Selçuklu dönemi yapısının düz bir tavanı, Selçuklu çinili mihrabı ve sıra dışı, çift sıra ahşap sütunları vardır. Caminin yapımında kullanılan taşların bir kısmı Roma ve Bizans dönemine ait kalıntılardan devşirilmiştir. Beyaz mermerden ana kapı ve kuzey doğuda yükselen minare, cephede ilgi uyandırmaktadır. Caminin kurucusu Ahi Şerefeddin, caminin karşısındaki Selçuklu türbesinde yatmaktadır. Cami adını, bu türbenin duvarına gömülü antik çağdan kalma aslan heykelinden alır.

 

Mihrap Selçuklular döneminden kalma en belirgin yapısal unsurlardan biridir. Sekizgen yıldız, üçgen, kare ve daire gibi Selçukluların sıkça kullandığı şekillerle çini mozaik ve alçıdan yapılmıştır. Minber, detaylı ve özenli geometrik süsleme tarzıyla caminin bir diğer önemli unsurudur.

------

- Yapılacak iş A: Selçuklu camisiyle ilgili metne göre mihrapta kullanılan şekiller hangileri? Hepsini sırayla yazın.
- Yapılacak iş B:
Selçuklu camisiyle ilgili metne göre şu ifadeler doğru mu? Her birine evet ya da hayır deyin ve karar veren sözleri metinden aynen aktarın.
(i) Caminin tavanı düzdür.
(ii) Minare güney batıda yükselir.
(iii) Cami adını kurucusundan alır.
- Yapılacak iş C: Selçuklu camisiyle ilgili metni kaldığı yerden sürdürün.

------

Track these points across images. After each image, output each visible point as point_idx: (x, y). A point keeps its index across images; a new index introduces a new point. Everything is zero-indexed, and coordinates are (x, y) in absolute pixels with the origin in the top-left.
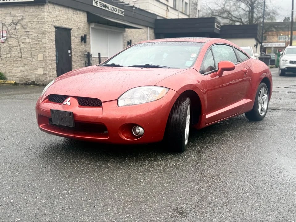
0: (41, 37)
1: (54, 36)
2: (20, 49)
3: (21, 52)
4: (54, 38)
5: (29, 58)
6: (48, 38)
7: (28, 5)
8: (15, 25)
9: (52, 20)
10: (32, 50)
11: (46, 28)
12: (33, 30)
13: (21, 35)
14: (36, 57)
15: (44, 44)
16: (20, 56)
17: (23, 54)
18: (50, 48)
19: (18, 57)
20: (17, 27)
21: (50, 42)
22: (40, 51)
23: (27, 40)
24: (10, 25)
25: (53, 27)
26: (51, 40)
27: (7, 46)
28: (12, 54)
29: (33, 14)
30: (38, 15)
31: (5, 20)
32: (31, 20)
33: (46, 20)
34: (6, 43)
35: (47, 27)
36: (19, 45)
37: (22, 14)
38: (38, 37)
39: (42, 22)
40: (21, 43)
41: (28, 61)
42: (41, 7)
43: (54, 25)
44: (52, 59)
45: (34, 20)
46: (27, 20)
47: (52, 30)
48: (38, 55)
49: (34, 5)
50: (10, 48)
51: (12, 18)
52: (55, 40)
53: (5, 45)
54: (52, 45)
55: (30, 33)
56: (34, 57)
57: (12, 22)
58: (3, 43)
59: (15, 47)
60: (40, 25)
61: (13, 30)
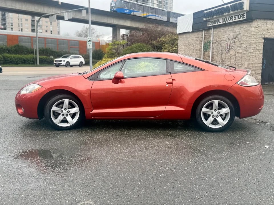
0: (248, 47)
1: (262, 47)
2: (236, 58)
3: (236, 60)
4: (262, 48)
5: (239, 65)
6: (254, 49)
7: (243, 23)
8: (234, 39)
9: (260, 33)
10: (242, 58)
11: (252, 40)
12: (244, 43)
13: (237, 47)
14: (244, 64)
15: (249, 53)
16: (235, 63)
17: (237, 61)
18: (255, 57)
19: (234, 64)
20: (236, 41)
21: (256, 51)
22: (247, 59)
23: (240, 51)
24: (232, 39)
25: (261, 39)
26: (258, 50)
27: (229, 55)
28: (231, 62)
29: (246, 29)
30: (248, 30)
31: (230, 36)
32: (244, 34)
33: (253, 34)
34: (229, 53)
35: (254, 40)
36: (236, 55)
37: (239, 30)
38: (246, 48)
39: (250, 36)
40: (236, 53)
41: (239, 67)
42: (250, 23)
43: (264, 37)
44: (257, 66)
45: (246, 35)
46: (241, 35)
47: (260, 41)
48: (245, 62)
49: (247, 22)
50: (230, 57)
51: (234, 33)
52: (263, 50)
53: (228, 55)
54: (259, 54)
55: (242, 45)
56: (243, 64)
57: (234, 37)
58: (227, 53)
59: (233, 56)
60: (249, 38)
61: (233, 43)
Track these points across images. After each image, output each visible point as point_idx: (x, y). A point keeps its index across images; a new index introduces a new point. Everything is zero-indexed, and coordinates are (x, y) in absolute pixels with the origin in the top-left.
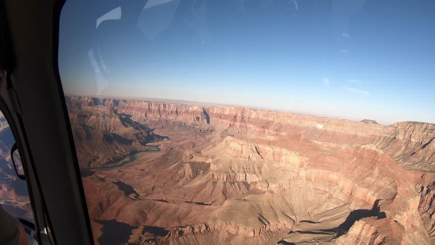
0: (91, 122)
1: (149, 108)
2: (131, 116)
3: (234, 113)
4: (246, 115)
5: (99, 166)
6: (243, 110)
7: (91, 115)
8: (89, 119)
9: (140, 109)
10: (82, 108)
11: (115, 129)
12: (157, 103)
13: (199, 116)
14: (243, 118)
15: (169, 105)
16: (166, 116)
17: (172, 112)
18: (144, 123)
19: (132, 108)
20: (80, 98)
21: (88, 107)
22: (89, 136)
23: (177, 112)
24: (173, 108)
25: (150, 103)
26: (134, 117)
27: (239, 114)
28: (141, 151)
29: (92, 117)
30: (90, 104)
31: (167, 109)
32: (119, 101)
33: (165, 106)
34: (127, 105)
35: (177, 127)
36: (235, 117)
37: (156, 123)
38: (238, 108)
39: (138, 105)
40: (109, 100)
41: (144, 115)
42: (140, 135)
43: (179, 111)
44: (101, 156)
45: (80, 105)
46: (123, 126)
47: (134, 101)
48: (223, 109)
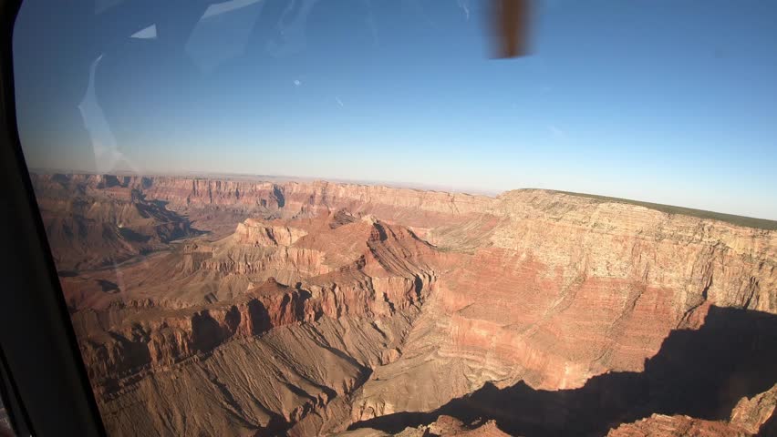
0: (93, 211)
1: (194, 189)
2: (167, 203)
3: (310, 191)
4: (330, 193)
5: (90, 267)
6: (325, 186)
7: (93, 202)
8: (90, 208)
9: (182, 191)
10: (87, 192)
11: (128, 222)
12: (207, 181)
13: (267, 198)
14: (324, 198)
15: (226, 183)
16: (220, 201)
17: (230, 193)
18: (183, 214)
19: (170, 190)
20: (88, 176)
21: (97, 190)
22: (83, 230)
23: (237, 194)
24: (231, 187)
25: (197, 180)
26: (170, 205)
27: (319, 193)
28: (158, 250)
29: (95, 203)
30: (101, 186)
31: (222, 189)
32: (152, 178)
33: (219, 184)
34: (163, 185)
35: (229, 216)
36: (312, 197)
37: (201, 212)
38: (317, 183)
39: (179, 184)
40: (136, 178)
41: (185, 200)
42: (163, 229)
43: (241, 191)
44: (96, 256)
45: (85, 188)
46: (141, 217)
47: (174, 179)
48: (305, 186)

------

- Alıştırma sonucu A: Sekizgen yıldız, üçgen, kare, daire

- Alıştırma sonucu B:
(i) Evet: "Selçuklu dönemi yapısının düz bir tavanı"
(ii) Hayır: "kuzey doğuda yükselen minare"
(iii) Hayır: "Cami adını, bu türbenin duvarına gömülü antik çağdan kalma aslan heykelinden alır."

- Alıştırma sonucu C:
Arslanhane Camisi, 1331, 1694, 1704 ve 1876'da ve ayrıca 20. yüzyılda onarım görmüştür. Caminin bulunduğu alan 1972 yılında sit alanı ilan edilmiştir. Cami ve çevresi 1999 yılında düzenlenmiştir.

 

Üstün Evrensel Değerin Gerekçesi

Anadolu'daki Türk-İslam mimarisinde ahşap sütunlu ve ahşap çatılı camiler özel bir yapı grubunu oluşturmaktadır. Ahşap, Türk mimarisinin tohumlarının atıldığı Orta Asya'da geleneksel bir yapı malzemesidir. Anadolu'daki ahşap sütunlu ve ahşap çatılı camiler, Orta Asya camisi özelliği taşımakta ve Anadolu yaşam biçiminin aktarılmasını simgelemektedir.

 

Bu camilerin iç mekân ahşap yüzeyleri kalem işi denilen canlı ve renkli süslemelerle bezenmiştir. Bu teknik, ahşap yüzeye “kalem” adı verilen özel fırçalarla uygulanmaktadır. Figürleri boyamadan önce, küçük delikli kağıtlar üzerine figürlerin konturları çizilir. Sanatçılar, geometrik ve çiçekli süslemeler çizmek için kömür tozu kullanırlar. Bu camilerdeki ahşap yüzeyler üzerindeki süslemeler, döneminin en iyi ilk örneklerindendir. Bu süslemeler yüzyıllar geçmesine rağmen genel olarak iyi durumdadırlar. Camilerdeki süslemeler, yakut kırmızısından, siyah ve beyazın, çivit mavisi, mavi ve sarının yaygın kullanıldığı çeşitli renklere sahiptir.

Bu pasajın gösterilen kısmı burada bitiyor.